→ What to do
Print, unchanged, the line containing "left shoulder: (556, 404)" along with all lines that follow it to the end of the listing.

##### Data for this exercise

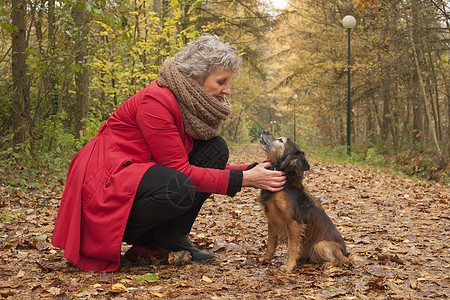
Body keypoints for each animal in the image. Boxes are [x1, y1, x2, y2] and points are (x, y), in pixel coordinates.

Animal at [256, 131, 348, 272]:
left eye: (281, 140)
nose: (264, 131)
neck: (286, 181)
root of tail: (345, 252)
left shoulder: (294, 223)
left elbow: (292, 248)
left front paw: (288, 266)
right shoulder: (272, 220)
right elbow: (270, 244)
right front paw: (265, 259)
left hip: (320, 245)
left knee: (343, 261)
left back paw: (329, 264)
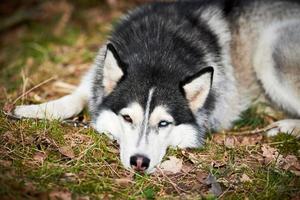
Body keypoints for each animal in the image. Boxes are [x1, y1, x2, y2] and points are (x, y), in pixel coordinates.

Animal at [11, 0, 300, 173]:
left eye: (163, 123)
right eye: (127, 118)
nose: (139, 162)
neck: (157, 53)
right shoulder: (96, 76)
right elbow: (75, 97)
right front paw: (33, 110)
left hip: (268, 50)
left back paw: (286, 125)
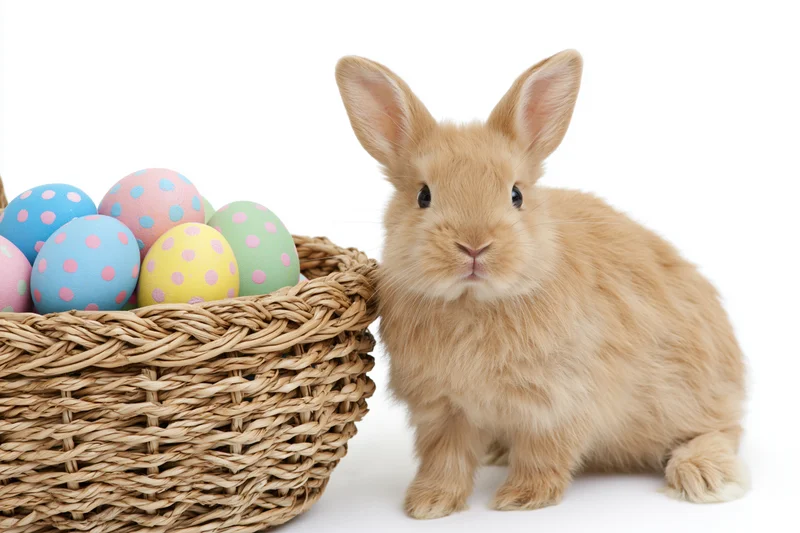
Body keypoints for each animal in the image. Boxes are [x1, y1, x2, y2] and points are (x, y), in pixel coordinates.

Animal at [334, 49, 747, 519]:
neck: (473, 302)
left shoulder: (556, 404)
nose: (474, 245)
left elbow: (542, 453)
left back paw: (705, 476)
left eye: (516, 195)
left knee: (721, 429)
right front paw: (429, 504)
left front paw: (521, 498)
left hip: (688, 393)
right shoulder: (444, 410)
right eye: (424, 195)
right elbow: (445, 458)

##########

→ Solution to the problem
left shoulder: (556, 404)
nose: (474, 245)
left elbow: (542, 453)
left back paw: (705, 476)
left eye: (516, 195)
left knee: (721, 429)
right front paw: (429, 504)
left front paw: (521, 498)
left hip: (688, 393)
right shoulder: (444, 410)
right eye: (424, 195)
right elbow: (445, 458)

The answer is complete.